● **EXERCISE TEXT**:
Dry lining wall fastener fixing aid

In my experience there is only one fixing style that works with plasterboard lined walls. These are shown in the image below and are supplied in various mounting thread sizes. The image below shows the 4mm and 5mm versions. Also shown is an example of how they expand out when you clamp them inside the cavity behind the plasterboard. Note that while intended for dry lined walls, these can also be used on thin walled surface such as a modern ‘hollow’ door (good for bathroom towel hooks). The fasteners are available in various lengths to suit the mounting surface thickness.

In use you drill the appropriate clearance hole for the body (6.8mm for the 4mm version and 8.8mm for the 5mm version) and push the fastener into the hole so it is flush with the outer surface of the plasterboard. You tighten the screw to cause the ‘wings’ to expand in the cavity.

There are a few issues with this. To cause the expansion process to start you have to apply a lot of pressure downwards on the screw head. Once you feel the screw beginning to turn easier you are on the way to crushing the wings against the wall inside surface. The next test is judging when you have reached optimum expansion of the wings. This comes with experience. The screw rotation will go from relatively easy to increased pressure.

When used on plasterboard the two triangular prongs on the fastener are supposed to grab into the plasterboard surface and stop the fastener rotating as you tighten the screw to initiate the wing expansion. My experience is that you need to apply heavy downward pressure on the screw head to stop the prongs just rotating free and cutting a nice circular vee groove in the plasterboard surface. This is slightly less likely to happen if you are fitting one to a hardboard surface such as a hollow door as the hardboard will give greater resistance to the rotation.

This tightening process can be helped if you put a washer under the screw head with some grease. This eases the possibility of the whole fixing rotating.

You can buy a tool for mounting these fixings. My version is a 3D printed double pronged restraining jig. So far I have created two sizes, one for 4mm and one for 5mm threads. It is simply a disc with two 1.6mm panel pins embedded in it that mate with the notches in the fitting. The tool is offered up over the fastener with the pins in the V grooves and then pushed home into the plasterboard. The pins embed deeper in the wall surface than the prongs on the fastener and stop it rotating.

● **DIRECTIONS**:
1 > Answer these questions from the article on dry lining wall fasteners:
(a) What size clearance hole is drilled for the 5mm version?
(b) What can be put under the screw head, with some grease, to help the tightening?
(c) What size are the panel pins embedded in the 3D printed jig?
2 > Translate this sentence from the article on dry lining wall fasteners into Spanish: "The fasteners are available in various lengths to suit the mounting surface thickness."
3 > Go on with the article on dry lining wall fasteners, picking up after its final sentence.
The data that come after this article are separate material.

● **DATA SEGMENT**:
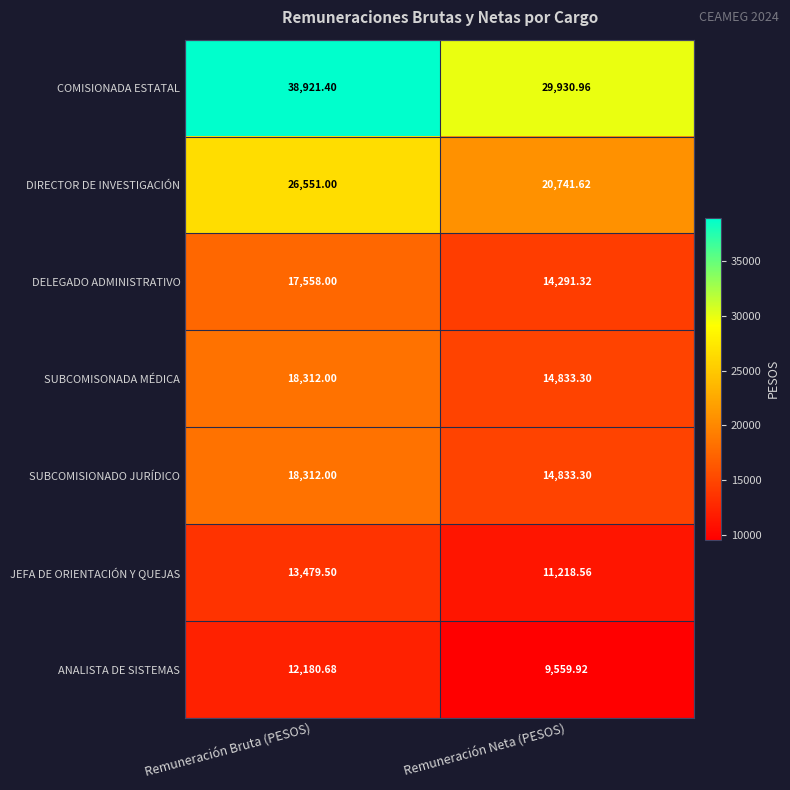

What is the difference between the highest and lowest values at Remuneración Bruta (PESOS)?

26740.7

● **RESPONSES TO THE EXERCISE**:
1 >
(a) 8.8mm
(b) A washer
(c) 1.6mm

2 > Los anclajes están disponibles en varias longitudes para adaptarse al grosor de la superficie de montaje.

3 >
A couple of other comments. Once you have the fastening in place on the wall the screw thread will likely be longer than you will need to hold the object being fastened to the wall. You can therefore substitute a shorter screw as needed so long as it is long enough to mate with the fastener thread. You can also change the screw head style. When fitting curtain battens I use a number of these fittings along the batten length and replace the dome head screws with countersink heads into which I fix the commercially available small plastic star head covers (see below).

Here is an image of the fasteners, the two jigs sizes I use, a view from the rear of how a fastener expands in the cavity and the small coloured plastic covers that can be used to cover countersink screws.

Depending on the technique that has been used to fix the plasterboard, you can sometimes have a reduced depth of cavity for the fixing. This can be overcome by drilling the mounting hole for the fastening not just through the plasterboard but as deep as need to match the fixing’s length into the solid wall behind. This allows you to get the fastener in place and the expansion of the wings will not be inhibited. Clearly this is not so easy with a steel lintel behind the plasterboard …..

The STL files for the two sizes can be downloaded on the link below. I used PLA with a 4 perimeter print and 0.25mm layer depth. Once printed, clean out the two panel pin mounting holes with a 1.6mm drill. Cut the panel pins to around 6-8mm length and push home into the drilled holes. The small counterbore on the print surface will match the fastener flange but not to full depth so there is a pressure exerted from the jig as you push it against the wall.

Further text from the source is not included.